§ PROBLEM A
Transcribe the Kein schöner Land article word for word, between "His wife was" and "at different intervals.", inclusive.
§ PROBLEM B
Extend the article on the television series Kein schöner Land, picking up after its final sentence.

§ EXCERPTED PASSAGE
Segment Open
- Genre: Music entertainment
- Presented by: Günter Wewel
- Country of origin: Germany
- Original language: German

Production
- Production locations: varioue in Germany and Europe
- Running time: 45 minutes

Original release
- Network: ARD (Saarländischer Rundfunk)
- Release: 12 January 1989

= Kein schöner Land (TV series) =

German music television series

Kein schöner Land was a television series of musical entertainment about regions in Europe, aired by ARD from 1989 to 2007 in different intervals in evening programs. The subtitle Lieder, Landschaften, Musikanten specified its focus on songs, landscapes and musicians. It was presented by Günter Wewel, and produced by Saarländischer Rundfunk (SR).

== History and program ==
Kein schöner Land was initiated by Hans-Bernhard Theopold, head of the department entertainment at the SR. It was presented by Kammersänger Günter Wewel, who also regularly performed songs.
 His wife was often present, in the audience or in minor roles, without being mentioned. The series ran in episodes of 45 minutes, aired by ARD from 1989 to 2007 in evening programs, at different intervals.

Each episode of the broadcasts of 45 minutes presented a region or town or tour in Germany or Europe, with the key topic music from the locality filmed there, and touching themes such as landscape, culture, crafts, traditions and cuisine. The series is named after the popular song "Kein schöner Land in dieser Zeit" (No land more beautiful). The music was often performed by local musicians or ensembles, such as the Neue Rheingauer Kantorei in the episode about the Rheingau. It covered a broad range of styles from Volkslied to popular classical music, sometimes including artists known beyond the region. The series also worked as tourist advertisement, showing tourist organisations with thanks in the closing credits.

The ARD began the series on Thursdays after 9pm, first on 12 January 1989. Later, it was changed to monthly airing on Mondays at 8:15pm. From 2003, it was aired only during the sommer months. In 2007, when it was terminated, cultural programs began to repeat episodes, especially Hessische Rundfunk and the Südwestrundfunk. Many of the more than 150 episodes are available on VHS and DVD.
Segment Closed
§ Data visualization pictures
Segment Open
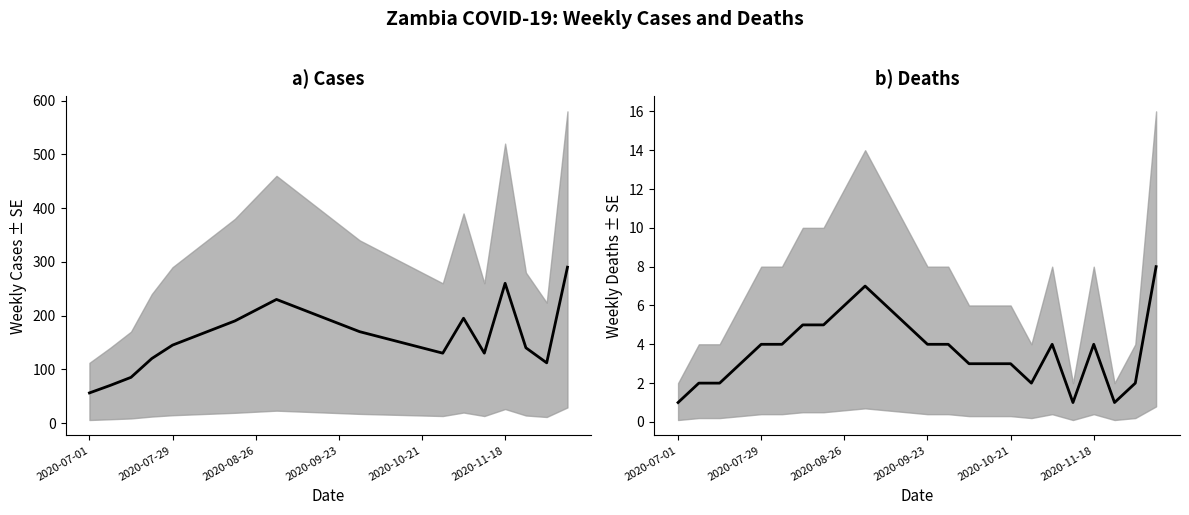

Is the value of cases at 2020-07-08 greater than the value of deaths at 2020-08-05?

Yes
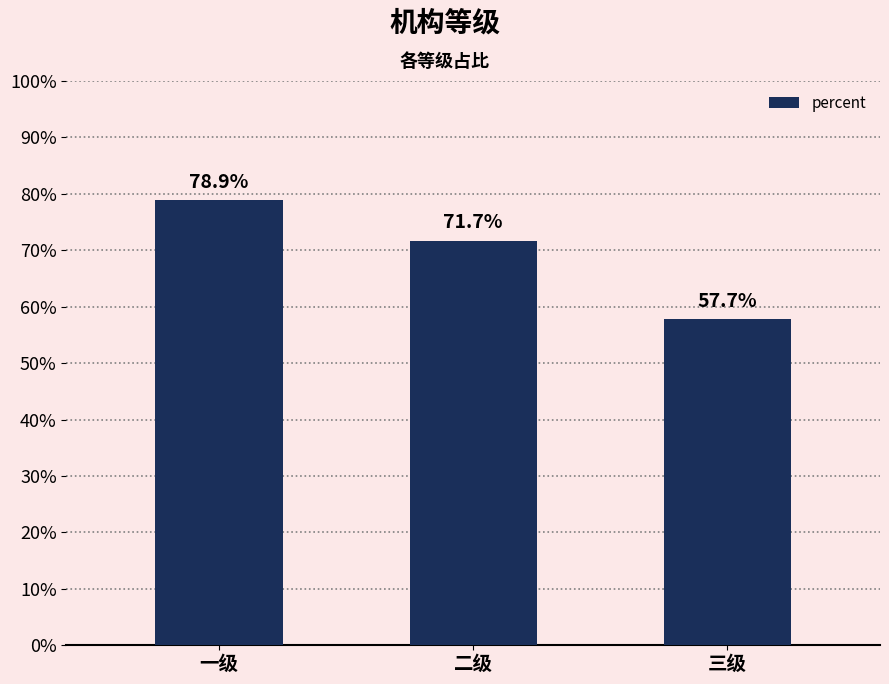

Reading left to right, list all the values displayed in this chart.

0.8	0.7	0.6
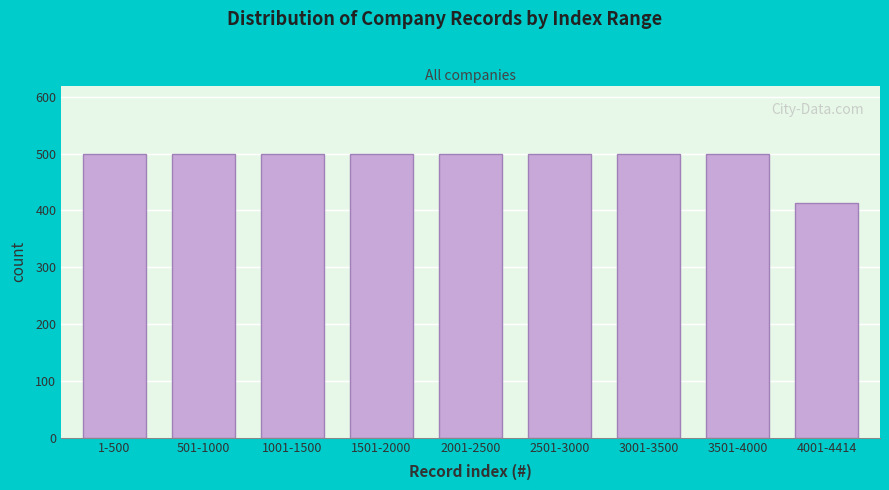

Reading left to right, extract all data points from this chart.

500	500	500	500	500	500	500	500	414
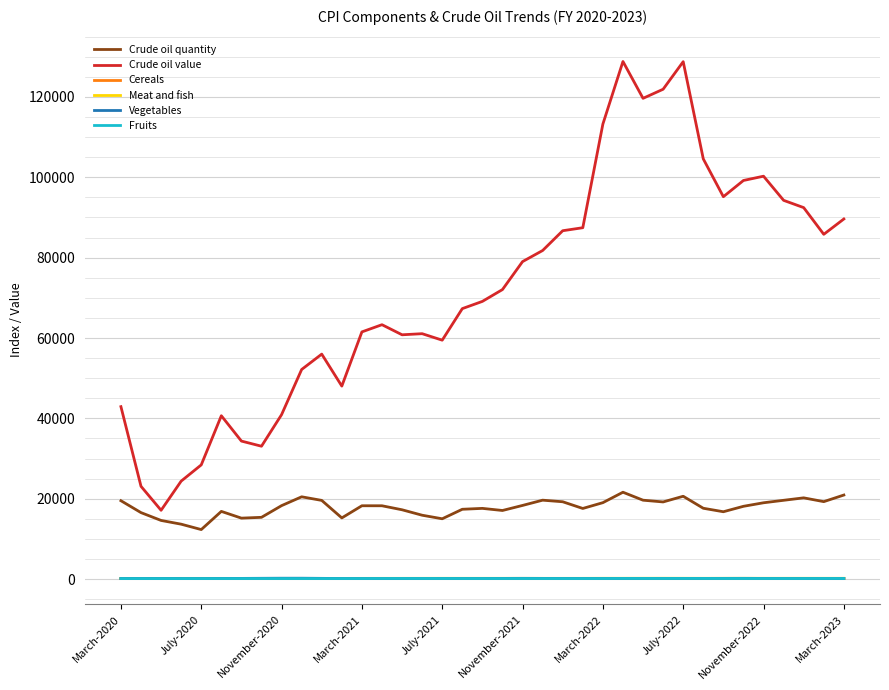

True or false: Vegetables and Crude oil value cross at least once.

False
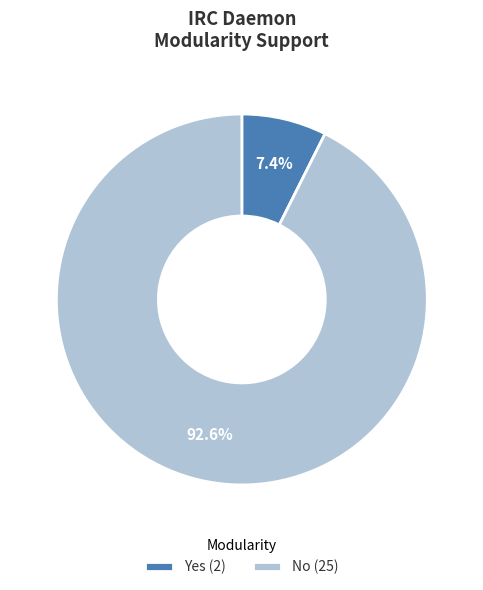

To the nearest percent, what is the average slice percentage?

50%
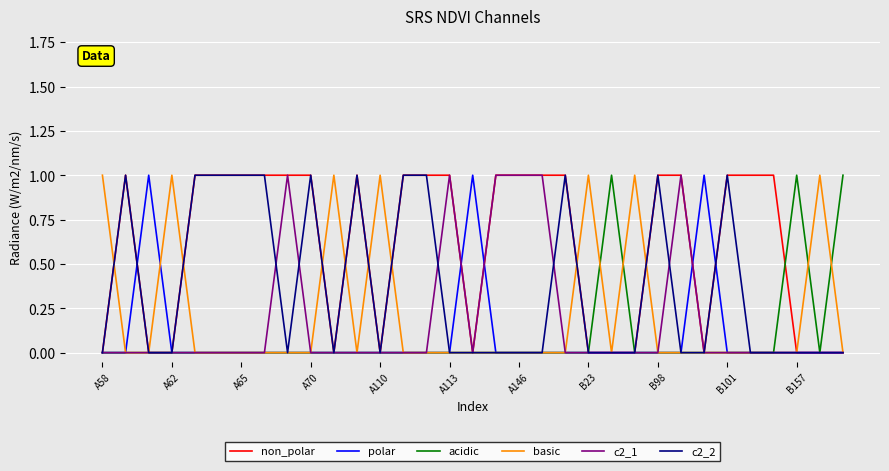

Which series has the largest total across all categories?

non_polar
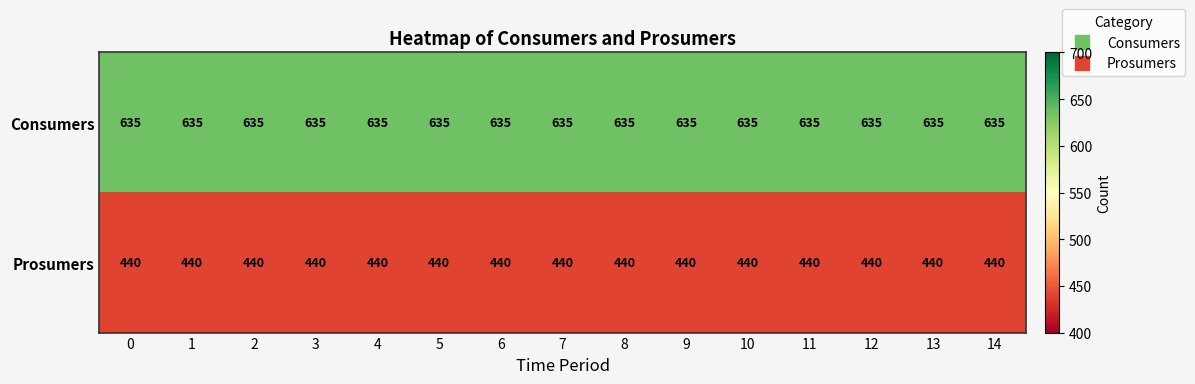

What is the spread (max minus min) of values at 12?

195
Segment Closed
§ RESPONSE BOX A
His wife was often present, in the audience or in minor roles, without being mentioned. The series ran in episodes of 45 minutes, aired by ARD from 1989 to 2007 in evening programs, at different intervals.

§ RESPONSE BOX B
== Locations ==
Episodes were filmed, among others, in:

- Aachen and the Nordeifel
- Allgäu
- Amsterdam
- Andalusia – Gibraltar to Jerez
- Appenzellerland
- Bamberg
- Bayerischer Wald
- Berchtesgadener Land
- Bergisches Land
- Berlin
- Berner Oberland
- Black Forest
- Bodensee – Lindau via Mainau to Stein am Rhein
- Braunschweig and Wolfenbüttel
- Bregenz
- Bremen and Bremerhaven
- Budapest
- Burgenland
- Capri
- Carinthia and Upper Carinthia
- Chiemgauer Alpen
- Chiemsee
- Chur and Graubünden
- Coburg, Thuringia and Harz
- Cologne
- Davos, Klosters, Prättigau
- Dolomites
- Dresden
- Eiderstedt (for Christmas)
- Eisenach, Erfurt, Weimar
- Elsass
- Engadin
- Flensburger Förde
- Florenz
- Fränkische Schweiz
- Franconia
- Gran Canaria
- Hamburg
- Harz
- Heidelberg
- Hohe Tauern
- Innsbruck
- Kaiserstuhl
- Kleinwalsertal and Landkreis Oberallgäu
- Konstanz
- Korfu
- Kufstein and Wilder Kaiser
- Lake Garda
- Lanzarote
- Leipzig
- Lübeck and Holsteinische Schweiz
- Lüneburger Heide
- Luxemburg
- Lucerne and Lake Lucerne
- Mallorca
- Malta
- Mark Brandenburg
- Matterhorn
- Meran and Vinschgau
- Montafon (for Christmas)
- Moselle — Trier to Cochem
- Munich
- Münsterland
- Naples, Ischia, Capri
- North Sea and Baltic Sea
- North Sea coast
- Nürnberg
- Oberlausitz
- Odenwald
- Ore Mountains (for Christmas)
- Osnabrücker Land
- Osttirol
- Paris
- Palatinate – Deutsche Weinstraße
- Potsdam
- Prague
- Regensburg
- Rheingau
- Rhine
- Rome and Vatican
- Ruhr
- Middle Rhine
- Rostock
- Rügen and Stralsund
- Saarland
- Salzburger Land
- Sauerland
- Spas in Austria, Hungary, Slovenia
- St. Moritz
- Suevia
- Schwäbische Alb
- Styria
- Südtirol – Bolzano
- Sylt, Husum
- Tegernsee
- Tenerife
- Tessin
- Thuringian Forest
- Trentino
- Ulm
- Veltlin (for Christmas)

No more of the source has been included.